WHAT THE TASK REQUIRES: Locate every line in the items below that contains the string "Masks", and copy each of those lines.

STORED ROWS:
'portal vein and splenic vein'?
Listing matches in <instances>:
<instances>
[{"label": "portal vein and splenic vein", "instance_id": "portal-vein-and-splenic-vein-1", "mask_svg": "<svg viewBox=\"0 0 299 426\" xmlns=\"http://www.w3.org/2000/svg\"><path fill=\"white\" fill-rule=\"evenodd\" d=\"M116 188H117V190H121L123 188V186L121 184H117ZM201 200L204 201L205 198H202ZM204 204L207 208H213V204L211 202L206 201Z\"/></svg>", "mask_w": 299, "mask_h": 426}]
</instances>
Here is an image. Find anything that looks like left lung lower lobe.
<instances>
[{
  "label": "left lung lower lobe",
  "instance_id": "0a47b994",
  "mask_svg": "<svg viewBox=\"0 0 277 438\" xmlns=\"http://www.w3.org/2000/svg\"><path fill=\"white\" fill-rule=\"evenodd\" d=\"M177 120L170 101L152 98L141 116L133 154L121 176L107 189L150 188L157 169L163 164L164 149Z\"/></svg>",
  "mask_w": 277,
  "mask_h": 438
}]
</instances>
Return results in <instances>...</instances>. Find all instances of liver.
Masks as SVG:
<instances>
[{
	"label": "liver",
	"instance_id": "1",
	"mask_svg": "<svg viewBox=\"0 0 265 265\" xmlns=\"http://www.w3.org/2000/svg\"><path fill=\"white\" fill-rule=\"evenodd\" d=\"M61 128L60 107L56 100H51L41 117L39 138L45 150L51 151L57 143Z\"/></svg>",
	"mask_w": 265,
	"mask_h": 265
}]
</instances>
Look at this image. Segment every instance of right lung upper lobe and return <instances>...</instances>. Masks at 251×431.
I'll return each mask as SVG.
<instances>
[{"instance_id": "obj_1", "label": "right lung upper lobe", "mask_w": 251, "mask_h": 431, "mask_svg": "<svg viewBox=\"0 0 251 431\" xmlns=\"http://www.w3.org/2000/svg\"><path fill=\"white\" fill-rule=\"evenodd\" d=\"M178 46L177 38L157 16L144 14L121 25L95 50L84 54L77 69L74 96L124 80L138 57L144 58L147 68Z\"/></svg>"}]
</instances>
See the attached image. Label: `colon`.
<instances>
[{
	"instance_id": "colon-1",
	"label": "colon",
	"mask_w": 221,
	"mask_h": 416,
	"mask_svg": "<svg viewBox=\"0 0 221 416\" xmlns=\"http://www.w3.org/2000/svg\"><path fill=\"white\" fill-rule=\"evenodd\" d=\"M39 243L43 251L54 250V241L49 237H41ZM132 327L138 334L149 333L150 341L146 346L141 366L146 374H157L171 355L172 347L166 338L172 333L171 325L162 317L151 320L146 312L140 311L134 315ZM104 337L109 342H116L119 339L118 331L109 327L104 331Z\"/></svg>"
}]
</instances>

RESPONSE FOR THIS EXERCISE:
Masks as SVG:
Look at this image. Segment every instance of right lung upper lobe and return <instances>...</instances>. Masks at 251×431.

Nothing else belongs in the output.